I am both amused by the black humors of the author and shocked by the chaos in India in the story “the grass eaters”.

Although living in an especially poor life in the society, the narrator seems to bear an element of optimism to most of the misfortunes happening around. Being able to live in a wagon seems to be the god's favor in his eyes; taking a pipe that is “unbelievably” not taken by others for residency appears to be more comfortable than any of his previous homes; and staying on bedraggled roof bears all the privileges that the residents living in the room below don't share. Besides, to the cloth, the lost leg, the food, and all the chaotic stuff happening, the narrator all seems to take an optimistic view. Obviously, the author is trying to make the story more interesting, even in quite a sarcastic way.

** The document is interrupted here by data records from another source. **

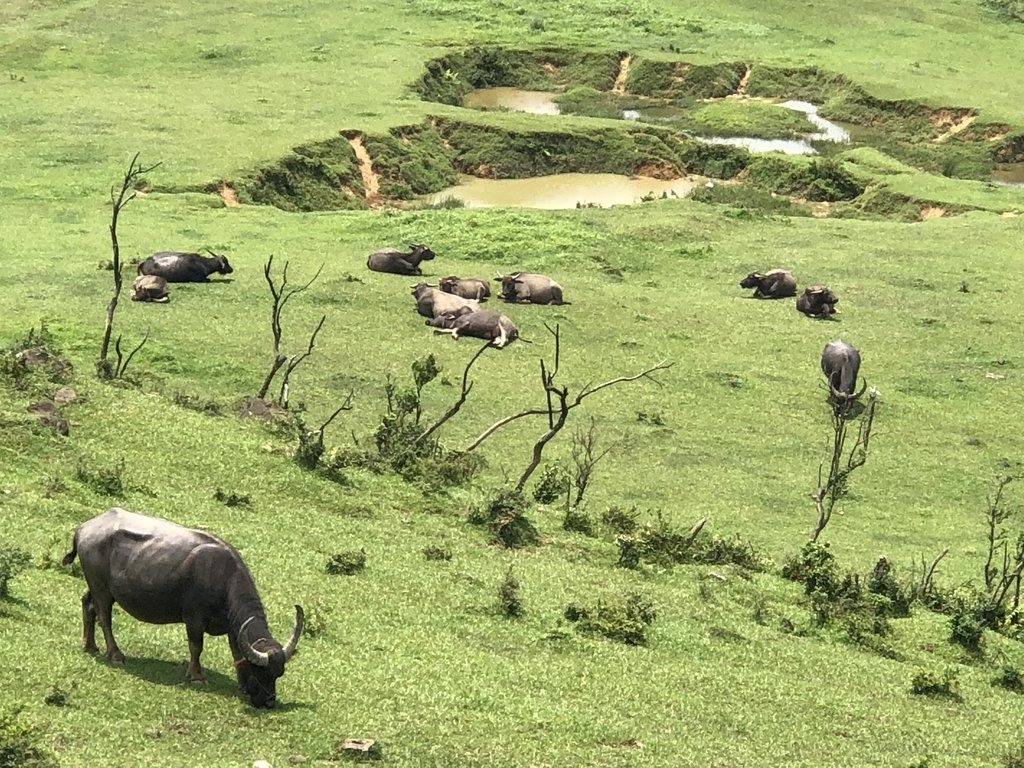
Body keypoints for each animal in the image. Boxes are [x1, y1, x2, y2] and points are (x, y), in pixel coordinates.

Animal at [62, 507, 303, 712]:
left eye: (278, 674)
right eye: (260, 671)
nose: (269, 701)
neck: (223, 578)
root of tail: (84, 527)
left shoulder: (232, 628)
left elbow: (236, 651)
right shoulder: (194, 618)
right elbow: (196, 646)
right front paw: (196, 676)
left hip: (96, 585)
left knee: (88, 604)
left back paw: (90, 645)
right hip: (102, 588)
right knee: (104, 616)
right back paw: (115, 654)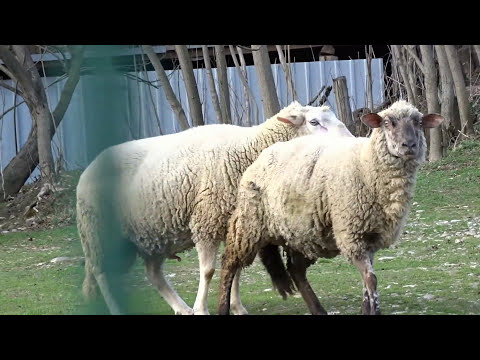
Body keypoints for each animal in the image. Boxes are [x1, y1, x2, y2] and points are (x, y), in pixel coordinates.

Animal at [76, 100, 352, 314]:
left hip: (152, 236)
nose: (351, 142)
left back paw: (181, 308)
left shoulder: (237, 224)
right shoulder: (205, 221)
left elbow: (237, 268)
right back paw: (120, 310)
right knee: (102, 274)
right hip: (98, 232)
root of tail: (89, 167)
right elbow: (208, 271)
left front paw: (236, 307)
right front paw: (202, 309)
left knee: (153, 275)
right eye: (314, 122)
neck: (247, 150)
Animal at [218, 100, 442, 316]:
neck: (366, 165)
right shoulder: (351, 234)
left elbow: (367, 281)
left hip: (301, 232)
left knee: (296, 270)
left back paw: (318, 309)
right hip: (249, 224)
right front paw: (374, 310)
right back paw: (224, 308)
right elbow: (371, 279)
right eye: (387, 123)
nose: (409, 145)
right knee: (229, 263)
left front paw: (366, 309)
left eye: (418, 123)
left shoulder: (370, 237)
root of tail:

Yet, the seemingly happy elements could never hide the dim topic of the poor life of the India people. Behind the plain depiction of the narrator, we picture the crowed street that is filled up with residents, where everyone has no room of privacy; imagine the screen of tumult occurring at the railway station, which no one of us could even think of in china; and sense the blood and tension that is bound up with various types of crime in the every-day life of the India people.

We may smile when we read the context of the story, yet we can't help feeling uneasy after we close the book and thinking of all the things that once happened or is happening in the world that weights highly the value of humanism and claims to be far superior to the world our ancestors once lived for the high level of so called civilization we all enjoy nowadays.